Extrait choisi:
2. Contestations contre le pouvoir en place


Au VIIeme siècle avant J.C, les premiers messages qui apparaissaient sur les murs des villes étaient simplement des encouragements pour certains sportifs ainsi que des gladiateurs ou encore des messages religieux, voir même amoureux, érotiques, et pornographiques. Quant à la Turquie, dans la cité d'Ephèse on trouvait des publicités pour trouver des prostituées. 


Mais, durant l'empire romain (27av. J-C / 476) les messages réellement indispensables et engagés se créèrent. Les murs d'Athènes servaient à exprimer des revendications des citoyens. On connaît notamment les graffitis satiriques et électoraux sur les pierres de la cité de Pompéi puisqu'ils ont été conservé sous la cendre lorsque la ville en fut recouverte lors de l'éruption volcanique en 79. Celui-ci, par exemple, nous prouve que les contestations sur les murs étaient très nombreuses : « Admiror o paries te non cecidisse ruinis qui tot scriptorum taedia sustineas. » ; « Mur, je suis surpris que tu ne te sois pas effondré sous le poids des bêtises de tous ceux qui ont écrit sur toi. » ou encore « Pecunia non olet » ; « L'argent n'a pas d'odeur» qui est une expression encore utilisée de nos jours.
"Venimus hoc cupidi, multo magis ire cupimus"  (Nous avions envie de venir ici, nous avons encore plus envie d'en repartir)
Au temps des Lumières, XVIIIème siècle, ainsi que lors de la Révolution française, les prisonniers, négligés dans les oubliettes, avertissaient leurs compatriotes de la rébellion commençant à gronder, par des gravures sur les parois internes du cachot pour les prochains arrivants.

Exercices:
[a] Répondez à ces questions d'après l'extrait :
(i) Dans quelle cité de Turquie trouvait-on des publicités pour trouver des prostituées ?
(ii) Sous quoi les graffitis de Pompéi ont-ils été conservés ?
(iii) Sur quoi les prisonniers du XVIIIème siècle gravaient-ils leurs avertissements ?
[b] Recopiez le passage de l'extrait qui commence par « 2. Contestations contre » et se termine par « trouver des prostituées. ».

Jeu de données:
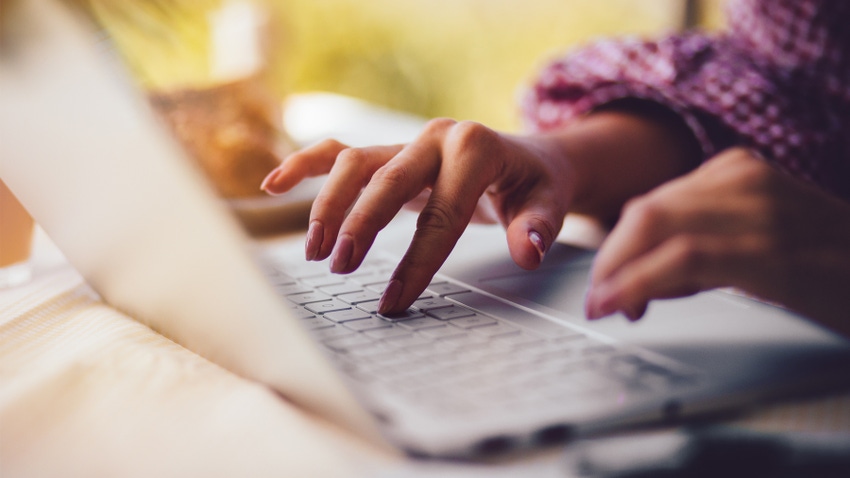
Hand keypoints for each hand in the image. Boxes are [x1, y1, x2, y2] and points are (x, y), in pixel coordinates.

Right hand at [262, 119, 575, 313]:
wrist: (527, 157)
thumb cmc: (535, 185)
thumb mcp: (548, 203)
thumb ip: (539, 227)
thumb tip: (529, 251)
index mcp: (475, 148)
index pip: (443, 212)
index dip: (419, 260)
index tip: (396, 301)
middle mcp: (436, 138)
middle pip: (388, 180)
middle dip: (361, 225)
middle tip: (341, 268)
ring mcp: (407, 141)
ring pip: (355, 164)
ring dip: (330, 205)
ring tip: (316, 252)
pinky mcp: (389, 151)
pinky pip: (339, 153)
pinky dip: (305, 165)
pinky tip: (274, 186)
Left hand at [585, 148, 849, 334]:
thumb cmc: (829, 264)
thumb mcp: (757, 240)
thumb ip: (701, 249)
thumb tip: (639, 281)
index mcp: (738, 172)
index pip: (654, 204)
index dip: (620, 248)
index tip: (609, 284)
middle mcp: (742, 180)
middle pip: (645, 212)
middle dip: (610, 259)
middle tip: (598, 297)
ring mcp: (757, 210)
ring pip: (653, 228)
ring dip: (617, 272)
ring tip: (604, 305)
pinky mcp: (768, 249)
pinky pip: (681, 260)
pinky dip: (639, 282)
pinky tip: (624, 304)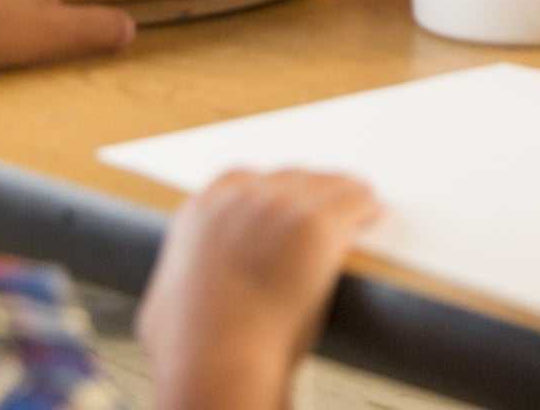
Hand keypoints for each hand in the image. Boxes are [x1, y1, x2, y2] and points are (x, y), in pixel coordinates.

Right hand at [140, 169, 380, 409]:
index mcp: (200, 212)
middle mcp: (240, 198)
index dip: (271, 197)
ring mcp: (279, 206)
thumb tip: (181, 292)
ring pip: (326, 184)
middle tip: (327, 212)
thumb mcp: (167, 306)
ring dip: (341, 198)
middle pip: (290, 178)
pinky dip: (366, 208)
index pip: (244, 182)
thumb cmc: (190, 351)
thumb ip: (181, 282)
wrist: (216, 362)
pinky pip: (355, 200)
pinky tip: (373, 215)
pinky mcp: (316, 223)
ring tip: (359, 208)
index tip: (286, 210)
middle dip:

Réponses numérotées:
[a]
(i) Dans la cité d'Ephèse.
(ii) Sous la cendre de l'éruption volcanique de 79.
(iii) Sur les parois internes du cachot.

[b]
2. Contestations contre le pouvoir en place


Au VIIeme siècle avant J.C, les premiers messages qui apparaissaient sur les murs des villes étaient simplement des encouragements pour certains sportifs ainsi que des gladiateurs ou encore des messages religieux, voir même amoureux, érotiques, et pornographiques. Quant à la Turquie, dans la cité d'Ephèse on trouvait des publicités pour trouver des prostituées.